• _Activity_:
Please retype the records below exactly, omitting any images.

• _Exercise inputs_:

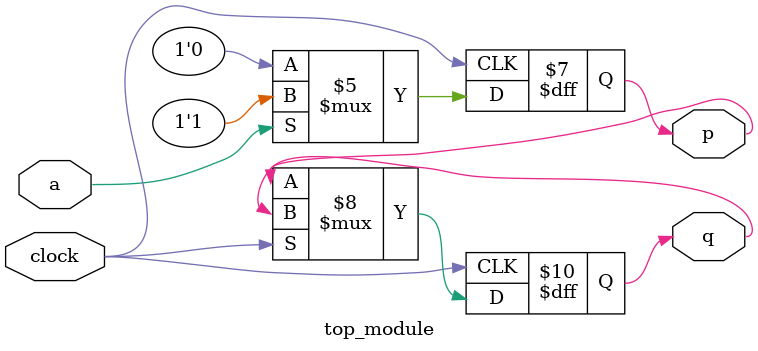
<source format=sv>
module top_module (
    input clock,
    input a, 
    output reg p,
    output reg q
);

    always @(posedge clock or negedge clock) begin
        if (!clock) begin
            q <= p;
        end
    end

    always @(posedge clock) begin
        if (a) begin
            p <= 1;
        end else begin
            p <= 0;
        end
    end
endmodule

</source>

• _Written answer_:
<source format=sv>
module top_module (
    input clock,
    input a, 
    output reg p,
    output reg q
);

    always @(posedge clock or negedge clock) begin
        if (!clock) begin
            q <= p;
        end
    end

    always @(posedge clock) begin
        if (a) begin
            p <= 1;
        end else begin
            p <= 0;
        end
    end
endmodule

</source>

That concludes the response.